The causes of maternal mortality are haemorrhage (bleeding after childbirth), infection, eclampsia, unsafe abortion, obstructed labour, malaria and anaemia.

Other factors associated with maternal mortality include low health-seeking behaviour, poor emergency obstetric services, harmful traditional practices, high out-of-pocket expenditure on health care and poor transportation.

The NDHS 2018 data showed that two-thirds of women aged between 15 and 49 receive antenatal care (ANC) from a skilled provider (doctor, nurse, midwife or auxiliary nurse/midwife), but most commonly from a nurse/midwife (48 per cent).

It further showed that 59 per cent of births are delivered at home, while nearly four in 10 births (39 per cent) are delivered in a health facility, primarily in public sector facilities.

Postnatal care helps prevent complications after childbirth. However, the NDHS data showed that more than four in 10 (42 per cent) women age between 15 and 49 received a postnatal check within two days of delivery, while 56 per cent did not have a postnatal check within 41 days of delivery.

The Minister of Health, Dr Osagie Ehanire, said adolescents contributed 40 per cent to Nigeria’s high MMR.

He said the federal government, in collaboration with partners, launched the Reproductive, Maternal, Newborn, Child, Adolescent and Elderly Health, plus Nutrition Multi-Stakeholders Partnership Coordination Platform (RMNCAEH+N MSPCP) last year as part of effort to reverse the unacceptably high burden of maternal, newborn and child mortality.

He said the provision of emergency transport alone had been demonstrated to reduce maternal mortality by as much as 50 per cent.

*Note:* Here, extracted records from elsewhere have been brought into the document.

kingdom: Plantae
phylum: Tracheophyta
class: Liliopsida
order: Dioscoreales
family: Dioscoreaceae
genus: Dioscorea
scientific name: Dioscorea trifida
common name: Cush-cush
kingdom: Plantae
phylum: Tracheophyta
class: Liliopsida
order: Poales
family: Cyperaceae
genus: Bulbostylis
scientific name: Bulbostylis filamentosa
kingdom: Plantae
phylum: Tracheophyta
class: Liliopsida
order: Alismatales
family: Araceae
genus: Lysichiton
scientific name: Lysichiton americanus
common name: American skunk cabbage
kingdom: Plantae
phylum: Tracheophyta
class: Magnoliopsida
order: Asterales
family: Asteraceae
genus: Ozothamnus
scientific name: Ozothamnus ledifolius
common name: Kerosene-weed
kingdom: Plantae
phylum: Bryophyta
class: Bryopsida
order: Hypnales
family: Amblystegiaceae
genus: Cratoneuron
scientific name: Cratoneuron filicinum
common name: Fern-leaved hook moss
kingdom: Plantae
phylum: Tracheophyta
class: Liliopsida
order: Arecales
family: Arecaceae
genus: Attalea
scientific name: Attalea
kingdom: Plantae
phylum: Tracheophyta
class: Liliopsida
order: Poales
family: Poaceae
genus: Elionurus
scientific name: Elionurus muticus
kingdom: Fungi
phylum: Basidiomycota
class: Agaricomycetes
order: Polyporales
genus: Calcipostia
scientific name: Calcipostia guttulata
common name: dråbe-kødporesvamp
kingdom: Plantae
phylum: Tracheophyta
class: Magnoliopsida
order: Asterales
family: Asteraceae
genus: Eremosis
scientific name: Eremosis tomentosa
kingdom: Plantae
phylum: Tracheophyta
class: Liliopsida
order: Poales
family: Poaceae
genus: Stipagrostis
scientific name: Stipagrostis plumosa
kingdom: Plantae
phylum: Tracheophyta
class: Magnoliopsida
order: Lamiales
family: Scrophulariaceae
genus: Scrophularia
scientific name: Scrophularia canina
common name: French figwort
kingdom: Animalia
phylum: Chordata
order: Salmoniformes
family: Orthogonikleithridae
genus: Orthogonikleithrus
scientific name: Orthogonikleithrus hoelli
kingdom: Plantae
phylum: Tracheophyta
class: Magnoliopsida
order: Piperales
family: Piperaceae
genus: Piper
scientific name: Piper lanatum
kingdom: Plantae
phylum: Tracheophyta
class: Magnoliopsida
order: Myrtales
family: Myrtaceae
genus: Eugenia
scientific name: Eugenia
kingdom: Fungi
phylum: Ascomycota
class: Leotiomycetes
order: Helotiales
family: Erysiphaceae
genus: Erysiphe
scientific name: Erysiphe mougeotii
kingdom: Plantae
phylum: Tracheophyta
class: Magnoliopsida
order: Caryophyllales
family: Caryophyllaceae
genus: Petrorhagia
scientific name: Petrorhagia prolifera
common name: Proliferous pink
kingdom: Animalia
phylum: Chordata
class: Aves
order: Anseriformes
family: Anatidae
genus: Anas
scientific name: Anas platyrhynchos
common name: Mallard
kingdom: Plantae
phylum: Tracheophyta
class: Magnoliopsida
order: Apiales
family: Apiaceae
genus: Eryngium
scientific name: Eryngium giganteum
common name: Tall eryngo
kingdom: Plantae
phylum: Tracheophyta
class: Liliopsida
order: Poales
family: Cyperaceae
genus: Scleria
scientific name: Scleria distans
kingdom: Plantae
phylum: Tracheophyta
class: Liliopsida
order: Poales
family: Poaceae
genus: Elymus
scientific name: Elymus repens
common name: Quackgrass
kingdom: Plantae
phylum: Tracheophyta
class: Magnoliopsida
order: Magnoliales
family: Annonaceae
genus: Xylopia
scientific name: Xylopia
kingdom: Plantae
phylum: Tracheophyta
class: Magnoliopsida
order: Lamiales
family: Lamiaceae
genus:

Prof Abubakar Panti of the Department of Obstetrics and Gynaecology, Usmanu Danfodio University Teaching Hospital (UDUTH), Sokoto, said women in developing countries continued to die because they lacked access to contraception.

He said maternal mortality rates were particularly high for young and poor women; those who had the least access to contraceptive services.

According to him, “It is estimated that one in three deaths related to pregnancy and childbirth could be avoided if all women had access to contraceptive services.”

A social development expert, Mabel Adinya Ade, who is also Executive Director of Adinya Arise Foundation, said the government should pay more attention to pregnant women, adding that, “When  proper attention  is given, the worst complication comes out with positive result.”